On the ocean beach—why elliptic pebbles do not become spherical
I. Physikalisches Institut, Universität Göttingen, Friedrich-Hund-Platz 1, 37077, Göttingen, Germany
2 Institut Für Theoretische Physik, Universität Göttingen, Friedrich-Hund-Platz 1, 37077, Göttingen, Germany
Accepted: 1 June 2021
Published online: 18 June 2021
Among pebbles strewn across a sandy ocean beach, one can find relatively many with a nearly perfect elliptical (ellipsoidal) shape, and one wonders how this shape was attained and whether, during abrasion, the pebbles would remain elliptical or eventually become spherical. Mainly the latter question was addressed in a previous publication which identified frictional sliding and rotation of an elliptic pebble as main abrasion processes in the surf waves.
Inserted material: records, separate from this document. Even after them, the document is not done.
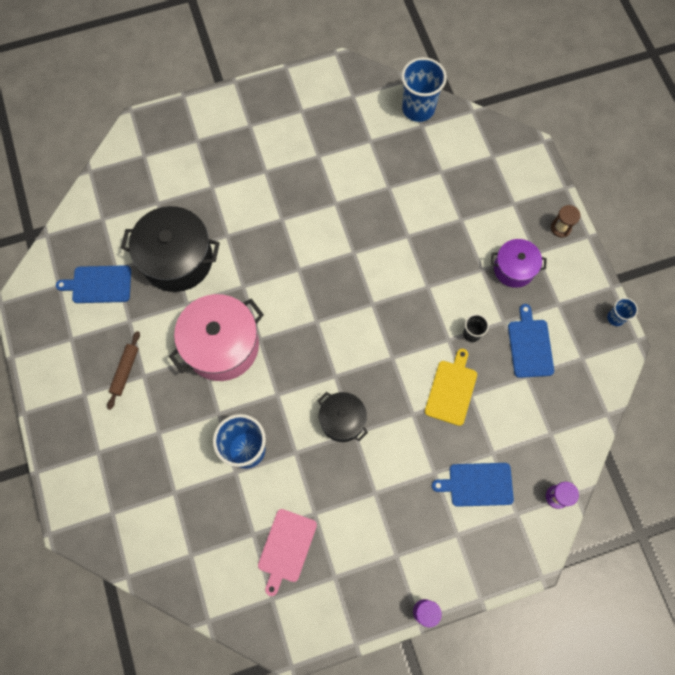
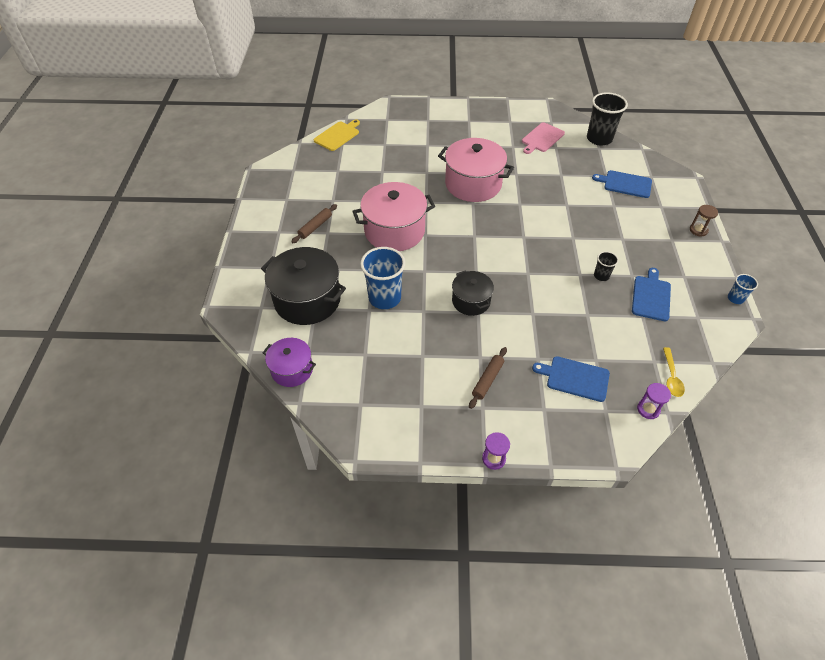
camera: 20 degrees right, 20 degrees down
(99, 284) = (322, 176): blue cutting board -> blue cutting board (625, 184)
(177, 259) = (384, 176): black pot -> black pot (307, 300)
(286, 548) = (388, 372): pink cutting board -> pink cutting board (542, 138)
(289, 237) = (473, 184): none -> pink pot
(391, 519) = (487, 380): none -> brown rolling pin
(418, 108) = (599, 139): blue cup -> black cup
(451, 390) = (572, 307): yellow cutting board -> yellow cutting board (338, 135)
(514, 269) = (650, 245): purple pot -> purple pot (292, 370)
(571, 447) = (671, 377): none -> yellow spoon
In particular, it was predicted that the ellipticity (a > b, principal ellipse axes) converges to a common equilibrium value for elliptic-like pebbles. Unfortunately, the derivation was based on an invalid force expression and a dimensionally unsuitable curvature. In this paper, not only force and curvature but also the contact duration with the sand surface during rotations is taken into account by fairly simple physical arguments, and it is shown that elliptic pebbles neither approach the same ellipticity and nor become more spherical nor more disk-like but rather that the ellipticity increases.